*WHAT THE TASK REQUIRES*. I would like each line of the data that holds the word "weight" copied out.

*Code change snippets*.
*** Begin section ***

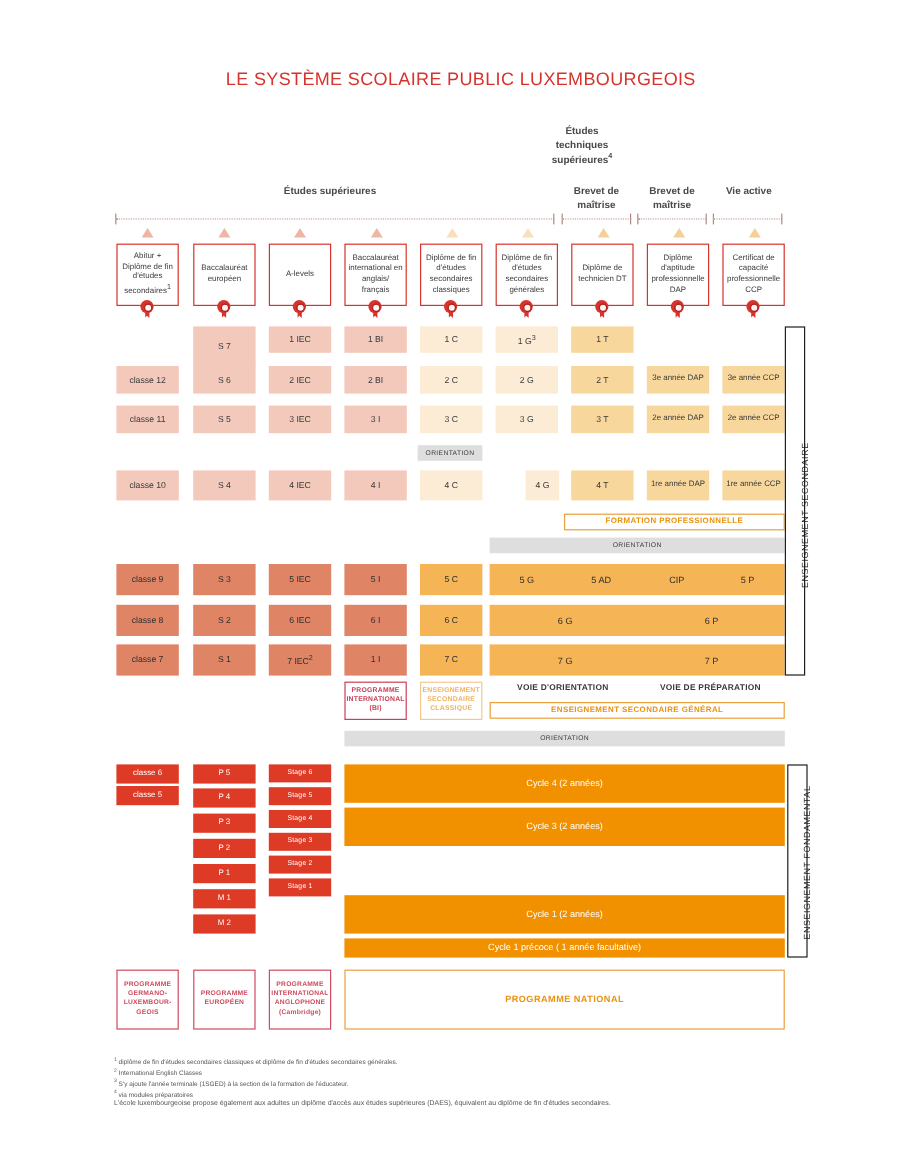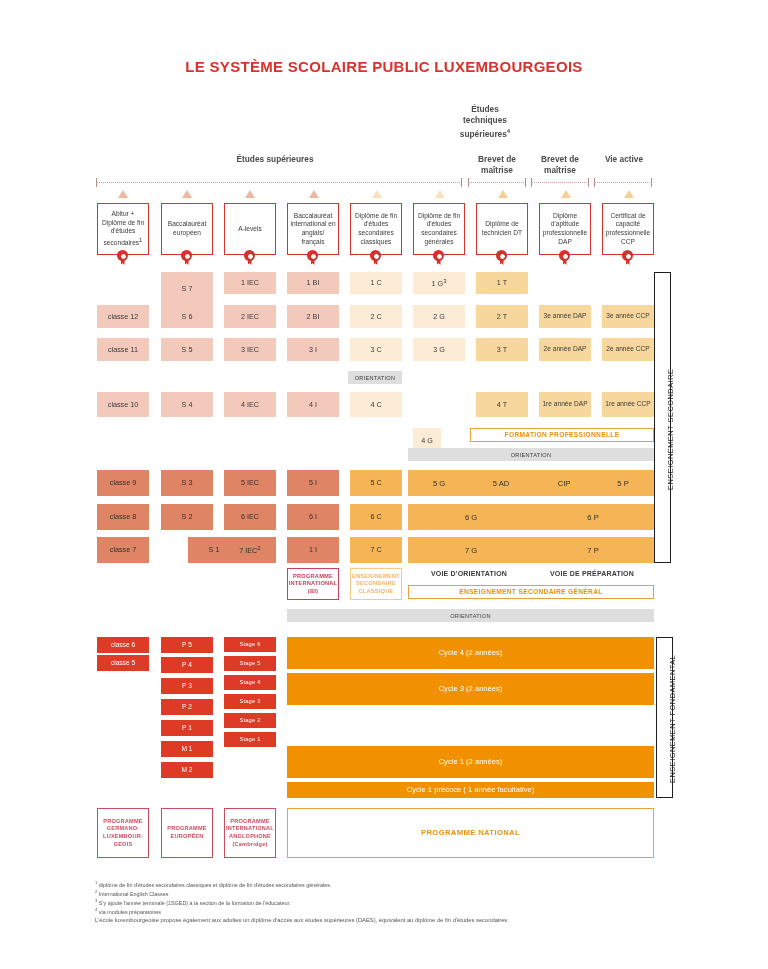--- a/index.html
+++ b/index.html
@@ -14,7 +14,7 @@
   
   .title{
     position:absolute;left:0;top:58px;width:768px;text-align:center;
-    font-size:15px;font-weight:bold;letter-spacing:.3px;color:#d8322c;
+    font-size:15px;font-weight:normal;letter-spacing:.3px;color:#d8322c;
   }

*** End section ***

*RESPONSE FOR THIS EXERCISE*.
-    font-size:15px;font-weight:bold;letter-spacing:.3px;color:#d8322c;
+    font-size:15px;font-weight:normal;letter-spacing:.3px;color:#d8322c;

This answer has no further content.